▶ [Parts of the exercise]:
(a) Reproduce, from the table-query passage below, the part that opens with the words containing "When the evaluator" and closes with "write the query.".
(b) Decide whether each statement agrees with the table-query passage below, answering yes or no and quoting the deciding words: (i) to get the Step value for GreenBox, the evaluator sets $iter(1) to rank(Queue4, 2); (ii) the extended query searches only one queue; (iii) the queues are assumed to be connected to the input ports of a downstream queue.

▶ [Document segment]:
__________

When the evaluator needs to get the value of a certain row in the table, it sets $iter(1) to the flow item sub-node of Queue4 associated with that table row, and then re-evaluates the expression. So when it's on the GreenBox row in the table (row 2) and needs to get the Step value for that row, it sets $iter(1) to rank(Queue4, 2), and evaluates $3. $3 then essentially returns getlabel(rank(Queue4, 2), "Step"). That value is then used as the value of the table cell.
Creating a Table for All Flow Items
Now that we've done a query on a single queue, let's extend the query to search all queues. Let's assume the queues are all connected to the output ports of an upstream queue.
Now let's write the query.

__________

Saved data entries:
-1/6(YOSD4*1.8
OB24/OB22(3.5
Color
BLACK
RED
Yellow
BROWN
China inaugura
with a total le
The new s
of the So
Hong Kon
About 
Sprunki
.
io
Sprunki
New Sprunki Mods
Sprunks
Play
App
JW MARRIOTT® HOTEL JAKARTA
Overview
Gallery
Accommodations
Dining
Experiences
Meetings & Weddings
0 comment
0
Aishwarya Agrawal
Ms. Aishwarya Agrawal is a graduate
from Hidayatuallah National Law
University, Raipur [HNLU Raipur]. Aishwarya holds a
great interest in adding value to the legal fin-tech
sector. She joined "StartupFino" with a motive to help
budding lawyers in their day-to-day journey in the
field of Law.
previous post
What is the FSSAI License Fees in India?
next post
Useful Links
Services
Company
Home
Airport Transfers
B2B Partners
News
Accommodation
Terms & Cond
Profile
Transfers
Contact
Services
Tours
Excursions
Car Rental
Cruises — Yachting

__________

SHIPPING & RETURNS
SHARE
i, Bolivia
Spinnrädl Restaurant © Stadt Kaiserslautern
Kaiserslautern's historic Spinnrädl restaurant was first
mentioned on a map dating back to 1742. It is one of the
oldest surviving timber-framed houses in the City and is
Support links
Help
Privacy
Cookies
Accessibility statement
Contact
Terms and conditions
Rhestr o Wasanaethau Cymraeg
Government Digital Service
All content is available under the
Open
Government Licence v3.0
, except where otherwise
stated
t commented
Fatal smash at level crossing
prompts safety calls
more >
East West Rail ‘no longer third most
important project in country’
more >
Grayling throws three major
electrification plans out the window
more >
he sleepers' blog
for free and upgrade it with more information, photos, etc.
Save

__________

▶ [Exercise answers]:
(a)
When the evaluator needs to get the value of a certain row in the table, it sets $iter(1) to the flow item sub-node of Queue4 associated with that table row, and then re-evaluates the expression. So when it's on the GreenBox row in the table (row 2) and needs to get the Step value for that row, it sets $iter(1) to rank(Queue4, 2), and evaluates $3. $3 then essentially returns getlabel(rank(Queue4, 2), "Step"). That value is then used as the value of the table cell.
Creating a Table for All Flow Items
Now that we've done a query on a single queue, let's extend the query to search all queues. Let's assume the queues are all connected to the output ports of an upstream queue.
Now let's write the query.

(b)
(i) Yes: "it sets $iter(1) to rank(Queue4, 2), and evaluates $3."
(ii) No: "let's extend the query to search all queues."
(iii) No: "Let's assume the queues are all connected to the output ports of an upstream queue."